Want a hint? Follow your nose and look for where the older locals are eating.
We will be covering a lot more about food in a future post so make sure to come back for seconds later.
And the Portici
You may have heard that Bologna has portici (or Porticos in English). You heard right! Portici are those covered walkways that run through the entire city like veins through a very stylish body and there’s a lot of them.
Over 60 kilometers of them, to be exact.
That’s the kind of architectural overachieving we love to see. These stunning pieces of history are UNESCO-recognized, but more importantly, they’re your best friend when it rains or you just can’t deal with the sun on your face (relatable).
Don’t just walk under them, look up, look around. Some hide frescoes, madonnas, random graffiti, or secret pieces of history. We looked like idiots looking up, a lot, but to be fair everyone with eyes does too.
And one tower is crooked
Sure, Pisa has its leaning tower. Cute. Bologna has two. **Le Due Torri**, the city’s iconic twin towers, are the punk-rock older cousins of the Pisa one. Kind of sketchy, very cool, and a little unstable (relatable again).

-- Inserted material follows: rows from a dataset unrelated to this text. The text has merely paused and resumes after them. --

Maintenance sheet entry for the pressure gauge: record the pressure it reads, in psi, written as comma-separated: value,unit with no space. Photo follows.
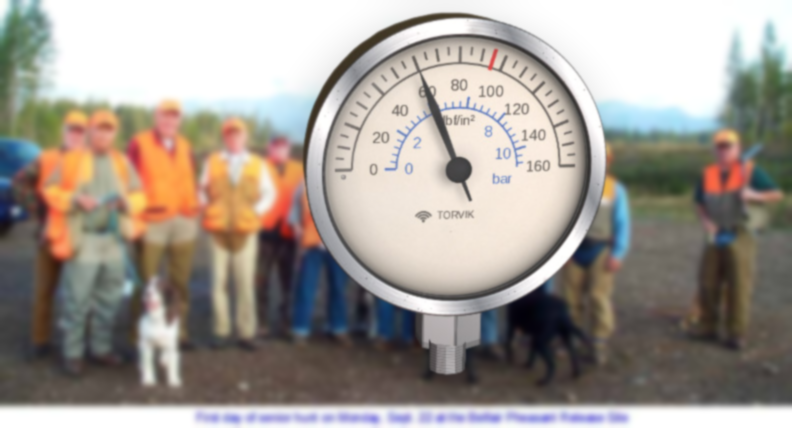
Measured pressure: 60,psi
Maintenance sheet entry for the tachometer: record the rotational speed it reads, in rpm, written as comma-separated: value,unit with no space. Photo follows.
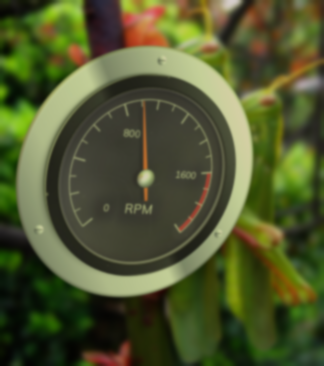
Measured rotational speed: 900,rpm
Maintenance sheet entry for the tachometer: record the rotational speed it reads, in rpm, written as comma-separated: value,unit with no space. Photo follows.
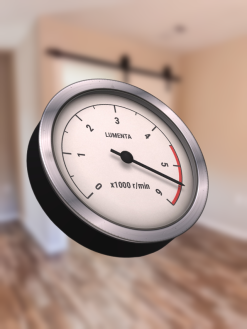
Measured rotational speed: 5500,rpm
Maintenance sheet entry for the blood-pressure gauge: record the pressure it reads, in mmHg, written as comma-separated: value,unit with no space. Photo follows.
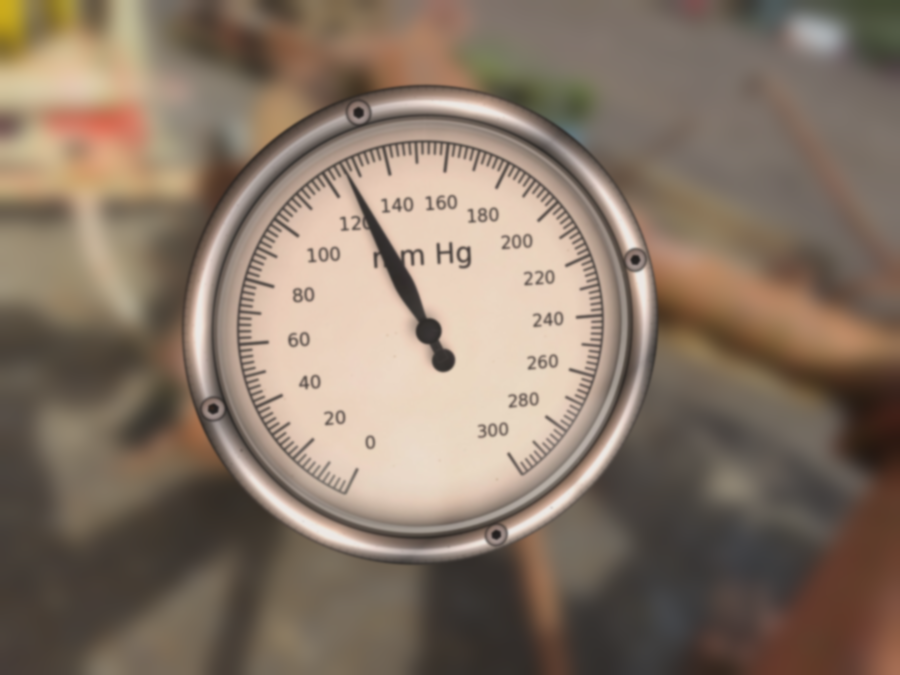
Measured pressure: 126,mmHg
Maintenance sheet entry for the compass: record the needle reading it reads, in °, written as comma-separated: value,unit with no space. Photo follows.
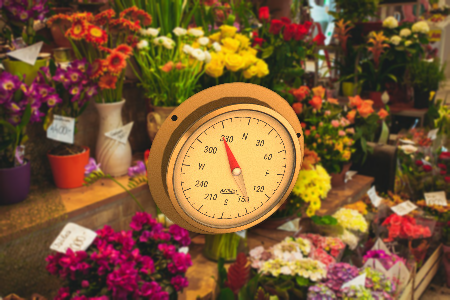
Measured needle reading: 325,°
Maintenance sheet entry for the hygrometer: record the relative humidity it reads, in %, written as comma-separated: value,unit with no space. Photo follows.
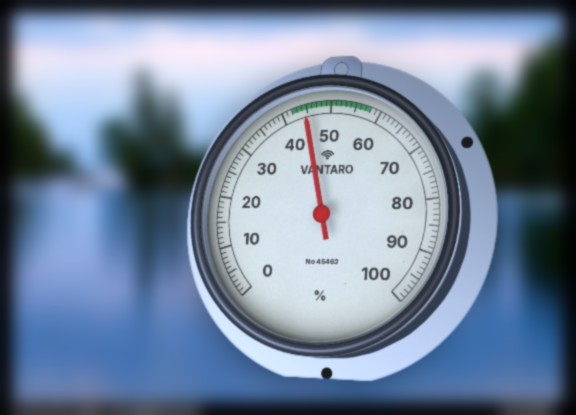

You can sometimes climb one of them (the Asinelli) for a great view of the city’s red rooftops. When we visited, it was closed for construction but it might be open now!Just be warned: it’s a leg day activity.
Fun fact: The other tower, Garisenda, leans so precariously that even Dante mentioned it in the Divine Comedy,
Nothing like some structural anxiety to keep things spicy.
And finally, it’s all about the vibe
Bologna doesn’t reveal herself all at once. She’s not here to wow you with fountains and gladiator costumes. Instead, she wants you to linger. Sit on the steps of Piazza Santo Stefano with a gelato and zero agenda. Stumble into a feminist bookshop or advising street poster, a vintage record store, or a wine bar full of students and old academics arguing. Feel smug that you’re in on the secret.
Because here’s the thing: Bologna isn’t trying to be your favorite city, she doesn’t even care, isn’t that what makes most cool?
See you next week to talk about what to eat around here.
Ciao pues.
Raf
I learned a beautiful saltarello dance from this city! Gorgeous and medieval. I preserve Italian dances here in the USA. But I study in Italy every year or so. Nice to meet you!
Bologna has been on my list for a long time, I feel inspired to make sure it’s included in my next trip to Italy.